Errada, porque não houve estabelecimento imediato e unânime de repúblicas democráticas; vários países viveram monarquias, caudilhismo e conflitos políticos após a independência.
- B)A decadência do poder das oligarquias locais que não mais podiam contar com a sustentação econômica por parte da Coroa.
Errada, porque as oligarquias locais não desapareceram, e em muitos casos continuaram no controle do poder político e econômico após a ruptura com a Coroa.
- C)A permanência de imensos contrastes sociais que acabaram se sustentando na nova organização administrativa e política.
Certa, porque a independência preservou muitas desigualdades sociais e a nova ordem política não eliminou os contrastes estruturais herdados do período colonial.
- D)A garantia de novas relações sociais alicerçadas pelas constituições nacionais imediatamente promulgadas após cada emancipação.

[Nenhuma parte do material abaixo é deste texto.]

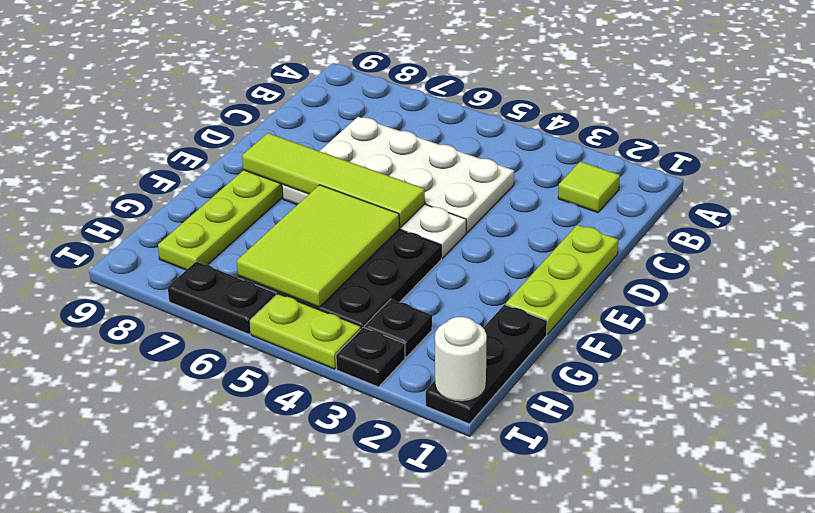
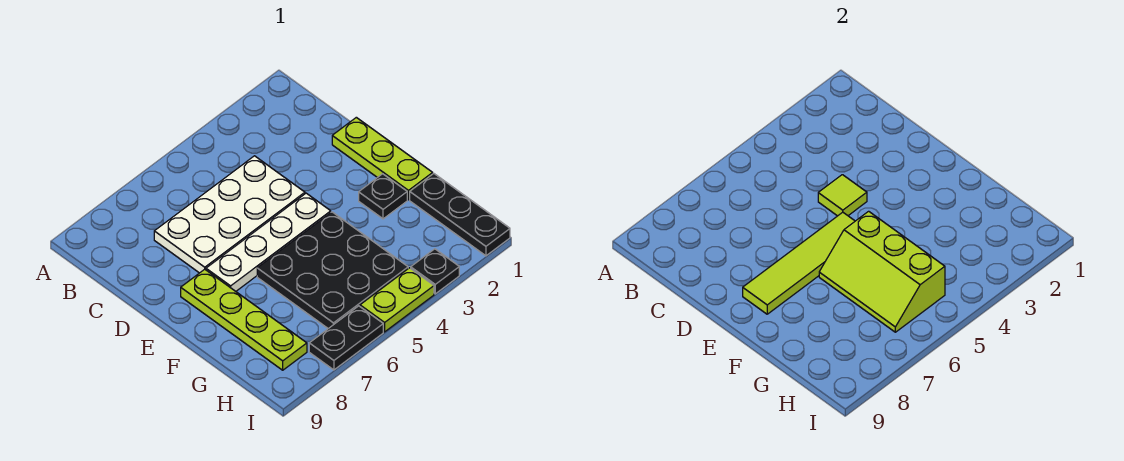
lime tile B2 level 1 -> lime tile D4 level 2
lime tile F5:H6 level 2 -> lime slope F5:H6 level 2 top 5
black plate H3 level 1 -> black plate F2 level 1
white round brick I1 level 2 -> none

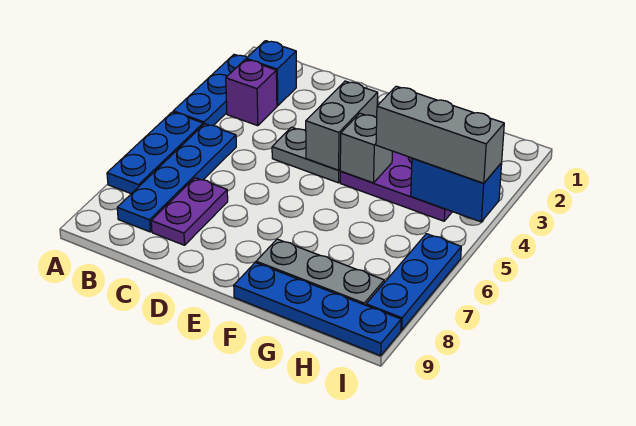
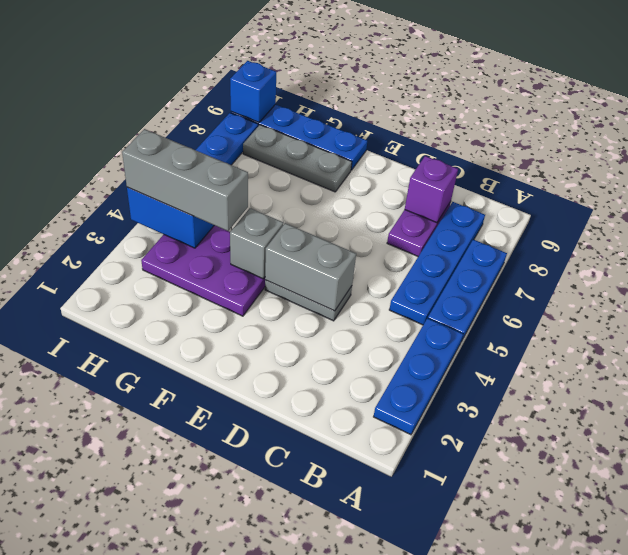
blue brick B2 level 1 -> blue brick I9 level 2
purple brick B3 level 1 -> purple brick C8 level 2
grey brick E3:E4 level 2 -> grey brick D4:E4 level 2

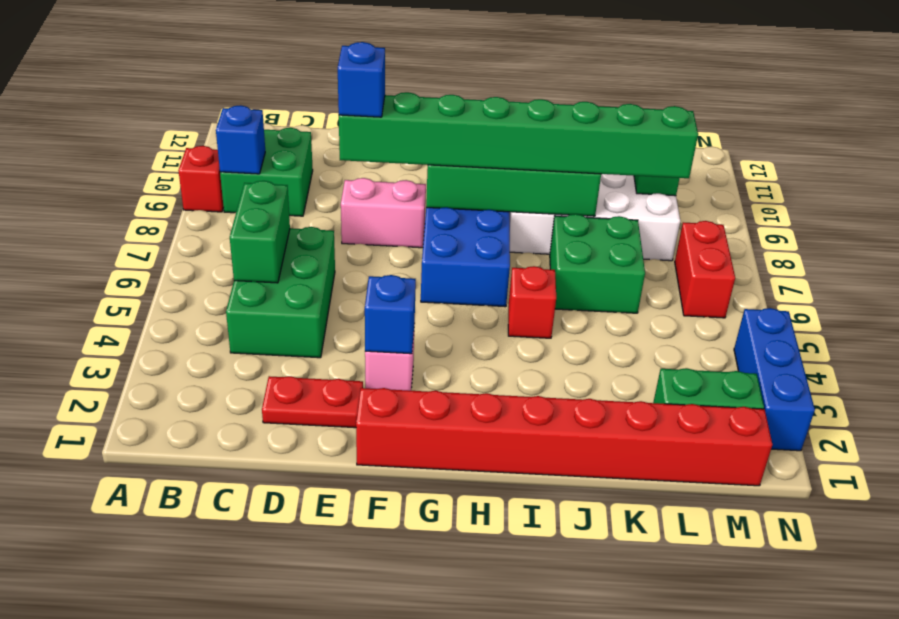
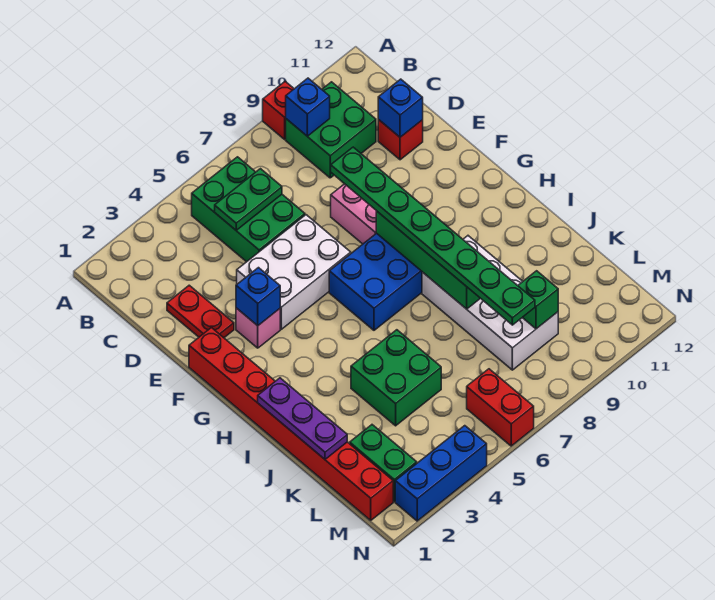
green brick C4:D6 level 1 -> green brick B5:D6 level 1
green brick C5:C6 level 2 -> green plate C5:C6 level 2
none -> white brick E4:F6 level 1
green brick E8:L8 level 3 -> green plate E8:L8 level 3
blue brick E8 level 4 -> blue brick D11 level 2
none -> purple plate I1:K1 level 2
red brick I5 level 1 -> red brick D11 level 1
green brick J6:K7 level 1 -> green brick J4:K5 level 1
red brick M6:M7 level 1 -> red brick M6:N6 level 1

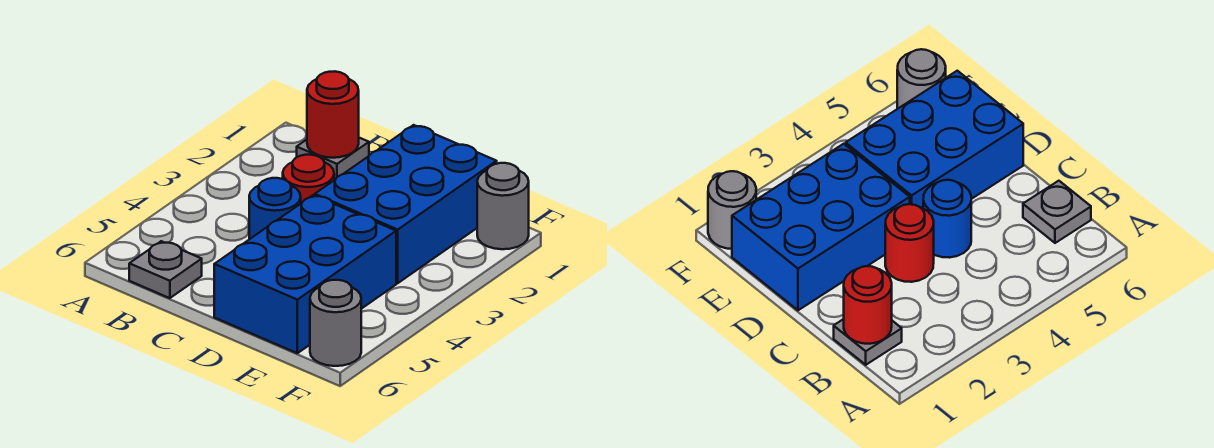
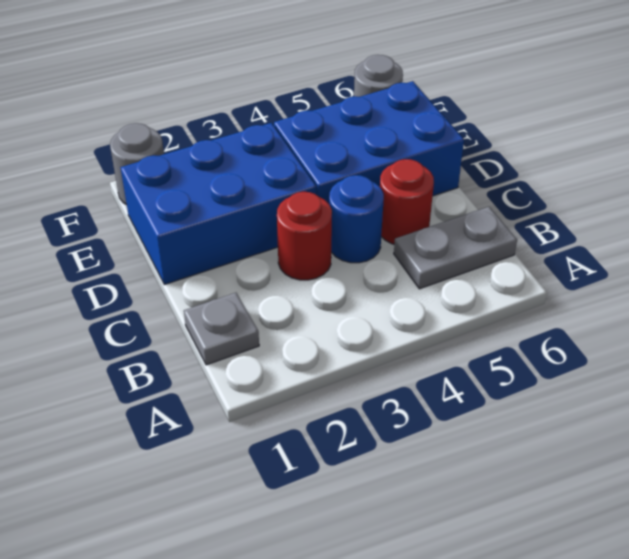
red round brick B1 level 2 -> red round brick C5 level 1
grey plate B6 level 1 -> grey plate B5:B6 level 1

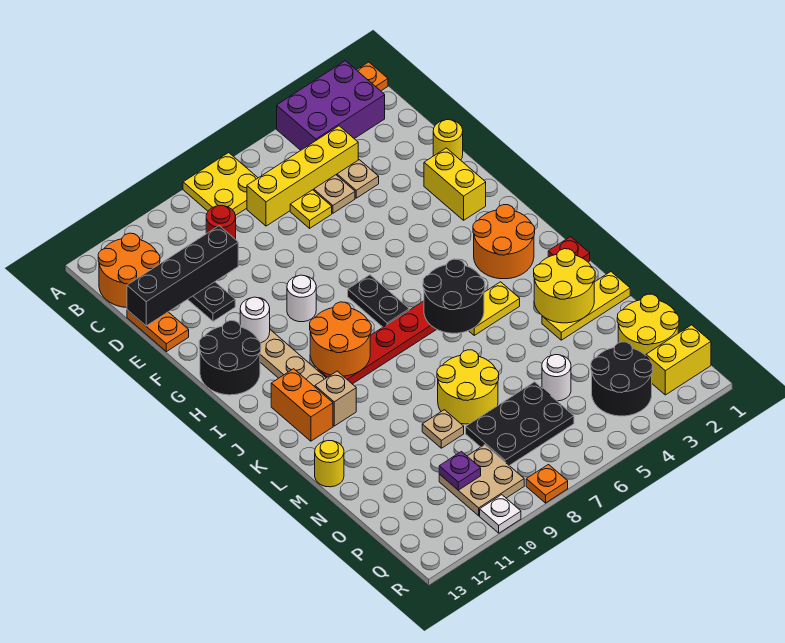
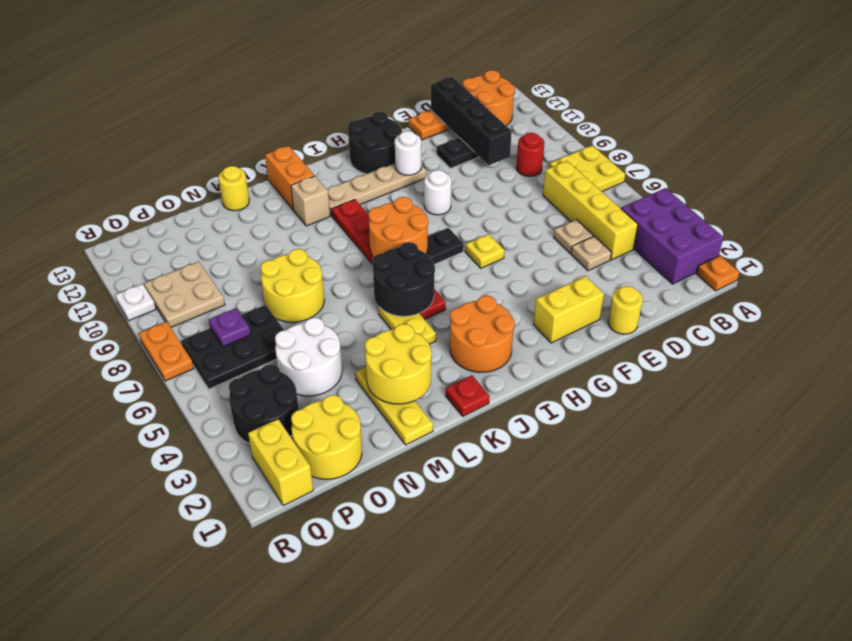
yellow plate D6 level 1 -> yellow plate G6 level 1
orange round brick I9:J10 level 2 -> orange round brick I7:J8 level 2
orange brick J12:K12 level 1 -> orange brick K12:K13 level 1
tan plate N9 level 1 -> none
white round brick O5 level 1 -> white round brick N4:O5 level 1
black plate O6:P8 level 1 -> black plate O6:Q7 level 1
purple plate P10 level 2 -> purple plate P7 level 2
orange plate R8 level 1 -> orange plate R7:R8 level 1

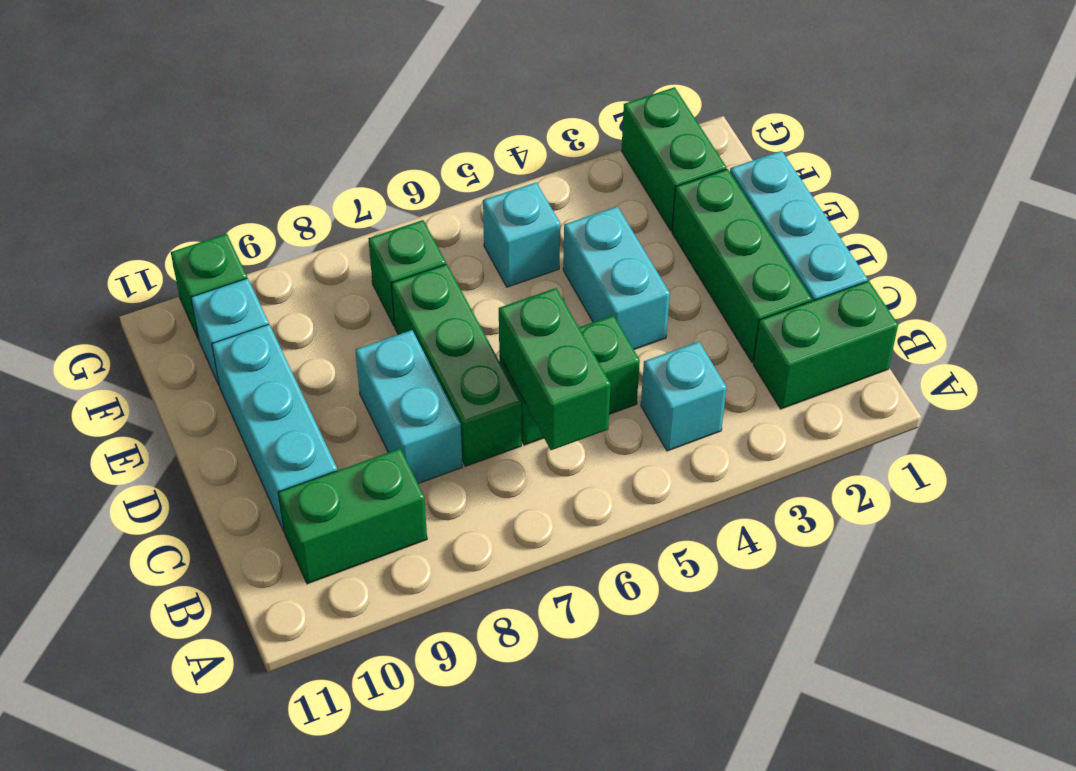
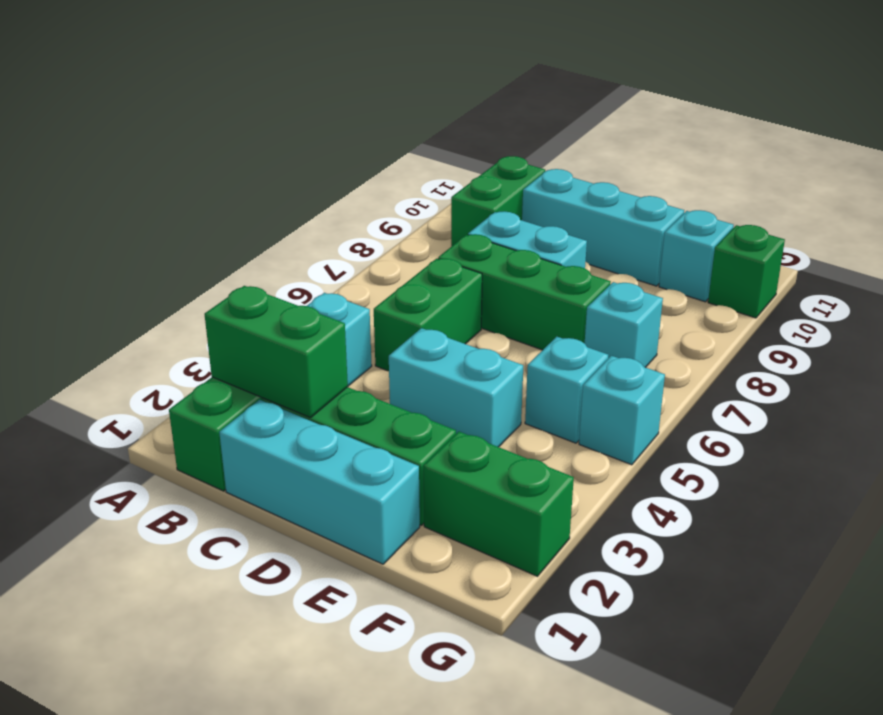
green brick B6:C6 level 2 -> green brick B2:C2 level 2
green brick F7 level 1 -> cyan brick F7 level 1
none -> cyan brick G5 level 1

Errada, porque as constituições existiram em muitos casos, mas não garantiram imediatamente novas relações sociais nem resolveram os problemas de desigualdade e exclusão.
Gabarito: C
A independência da América Latina foi muito marcada por um discurso liberal, com ideias de liberdade, igualdade jurídica e propriedade privada. Só que existe uma diferença importante entre o que estava no papel e o que realmente mudou na vida social. Em muitos casos, a ruptura política com a metrópole não significou uma ruptura social profunda. Na prática, os grupos que assumiram o poder após a independência, em geral, eram elites locais que queriam autonomia política, mas sem desmontar a estrutura econômica e social herdada do período colonial. Ou seja, mudou o comando, mas não mudou tão rápido a base da sociedade. Por isso, falar em independência na América Latina é falar também em permanências, especialmente na desigualdade e na concentração de poder. É exatamente aí que o gabarito C se sustenta: apesar do novo discurso liberal e da criação de Estados nacionais, continuaram existindo grandes contrastes sociais, com exclusão das camadas populares, manutenção de privilégios e forte concentração fundiária e política. Em vários países, a independência foi mais uma troca de elites do que uma transformação completa da sociedade. Então, quando a questão pede um ponto comum desse contexto, desconfie das alternativas que prometem mudança imediata, unanimidade republicana ou reforma social profunda. Na América Latina do século XIX, o problema foi justamente o abismo entre projeto político e realidade social.